Governo Lula reage à decisão dos EUA sobre CV e PCC como terroristas

Fábio Rodrigues-Pozzebom/Agência Brasil

Assessoria presidencial classifica como inaceitável a reclassificação feita pelo governo Trump em maio de 2026

Governo Lula reage à decisão dos EUA sobre CV e PCC como terroristas
Celso Amorim, assessor chefe da Presidência, criticou decisão dos EUA Foto: Fábio Rodrigues-Pozzebom/Agência Brasil

Governo Lula critica decisão dos EUA de classificar CV e PCC como organizações terroristas, chamando ação de pretexto inaceitável.

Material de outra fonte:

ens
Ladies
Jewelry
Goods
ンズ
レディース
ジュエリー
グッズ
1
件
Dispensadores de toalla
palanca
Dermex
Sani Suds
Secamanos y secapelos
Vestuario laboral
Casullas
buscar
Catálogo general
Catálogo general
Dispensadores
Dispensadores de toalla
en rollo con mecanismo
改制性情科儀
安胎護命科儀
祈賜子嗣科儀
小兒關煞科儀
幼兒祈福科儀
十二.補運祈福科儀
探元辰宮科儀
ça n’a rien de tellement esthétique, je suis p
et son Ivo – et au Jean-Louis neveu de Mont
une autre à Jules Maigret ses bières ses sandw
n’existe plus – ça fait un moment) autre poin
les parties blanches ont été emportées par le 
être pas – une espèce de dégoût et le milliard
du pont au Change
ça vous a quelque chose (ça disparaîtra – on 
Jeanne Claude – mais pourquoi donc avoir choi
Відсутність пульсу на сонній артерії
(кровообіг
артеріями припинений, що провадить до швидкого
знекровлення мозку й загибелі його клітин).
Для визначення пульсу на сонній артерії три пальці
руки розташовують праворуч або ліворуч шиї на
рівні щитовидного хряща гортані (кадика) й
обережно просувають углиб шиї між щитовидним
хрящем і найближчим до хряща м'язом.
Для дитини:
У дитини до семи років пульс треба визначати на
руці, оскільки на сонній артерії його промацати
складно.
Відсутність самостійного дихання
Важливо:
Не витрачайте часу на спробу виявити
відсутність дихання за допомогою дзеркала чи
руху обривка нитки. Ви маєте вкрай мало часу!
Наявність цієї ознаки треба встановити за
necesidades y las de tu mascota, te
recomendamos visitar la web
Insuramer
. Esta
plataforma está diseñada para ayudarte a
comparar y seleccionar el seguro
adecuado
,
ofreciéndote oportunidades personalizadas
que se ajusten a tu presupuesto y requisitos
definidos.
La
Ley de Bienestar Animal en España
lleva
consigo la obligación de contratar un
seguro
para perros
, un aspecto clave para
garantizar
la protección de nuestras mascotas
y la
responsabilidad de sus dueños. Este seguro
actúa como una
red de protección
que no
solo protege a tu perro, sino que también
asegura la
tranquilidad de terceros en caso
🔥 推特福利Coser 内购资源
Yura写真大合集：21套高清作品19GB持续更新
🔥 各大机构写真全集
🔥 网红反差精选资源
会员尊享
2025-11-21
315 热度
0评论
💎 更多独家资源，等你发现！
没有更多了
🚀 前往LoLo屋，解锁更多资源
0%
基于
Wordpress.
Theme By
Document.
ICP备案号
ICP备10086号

Governo Lula critica reclassificação do CV e PCC como terroristas

Em maio de 2026, o governo Lula reagiu à decisão dos Estados Unidos de classificar o Comando Vermelho (CV) e o Primeiro Comando da Capital (PCC) como organizações terroristas. Celso Amorim, assessor-chefe da Assessoria Especial da Presidência, declarou que a medida é inaceitável e não pode ser usada como pretexto para intervenção estrangeira no Brasil. A decisão, anunciada pelo secretário de Estado dos EUA, Marco Rubio, passa a valer a partir de 5 de junho.

Contexto da decisão dos Estados Unidos e impacto na segurança nacional

O governo Trump justificou a reclassificação afirmando que tanto o CV quanto o PCC são organizações criminosas violentas que operam não só no Brasil, mas em outros países da região, orquestrando ataques contra autoridades e civis. A designação faz parte de uma estratégia para proteger interesses de segurança nacional dos EUA, incluindo a interrupção do financiamento a narcoterroristas. A medida segue dispositivos legais como a Seção 219 da Lei de Imigração e Nacionalidade e a Ordem Executiva 13224.

Repercussões políticas e diplomáticas entre Brasil e Estados Unidos

A decisão dos EUA gerou tensão diplomática, principalmente após o encontro entre o presidente Lula e Donald Trump em 7 de maio, no qual o brasileiro buscou evitar medidas que impactassem negativamente o Brasil. Concomitantemente, o senador Flávio Bolsonaro, pré-candidato à Presidência, reuniu-se com Trump para solicitar formalmente a designação das organizações como terroristas, pouco antes da medida ser anunciada. Esse alinhamento político interno destaca as divergências dentro do cenário brasileiro sobre o tema.

A importância da cooperação internacional no combate ao crime organizado

O governo Lula reconhece que o combate ao crime organizado é essencial para o desenvolvimento socioeconômico e apoia a cooperação internacional em áreas específicas, como lavagem de dinheiro e tráfico de armas. No entanto, enfatiza que a atuação estrangeira deve respeitar a soberania nacional e não pode ser utilizada como justificativa para intervenções que comprometam a autonomia do Brasil.

Impactos esperados e desafios futuros para a segurança pública

A reclassificação do CV e PCC como organizações terroristas pelos EUA pode ampliar as pressões internacionais sobre o Brasil para intensificar ações contra essas facções. Isso pode influenciar políticas públicas e operações conjuntas, mas também exige cautela para preservar o equilíbrio diplomático e as consequências internas, considerando a complexidade do sistema prisional e das redes criminosas nacionais.

Conclusão

A decisão dos Estados Unidos de designar o CV e o PCC como organizações terroristas em 2026 gerou uma resposta firme do governo Lula, que alerta para os riscos de pretextos que possam levar a intervenções externas. O tema reforça a necessidade de um diálogo diplomático contínuo e de estratégias conjuntas que respeitem a soberania brasileira, mantendo o foco no combate efetivo ao crime organizado e na segurança pública.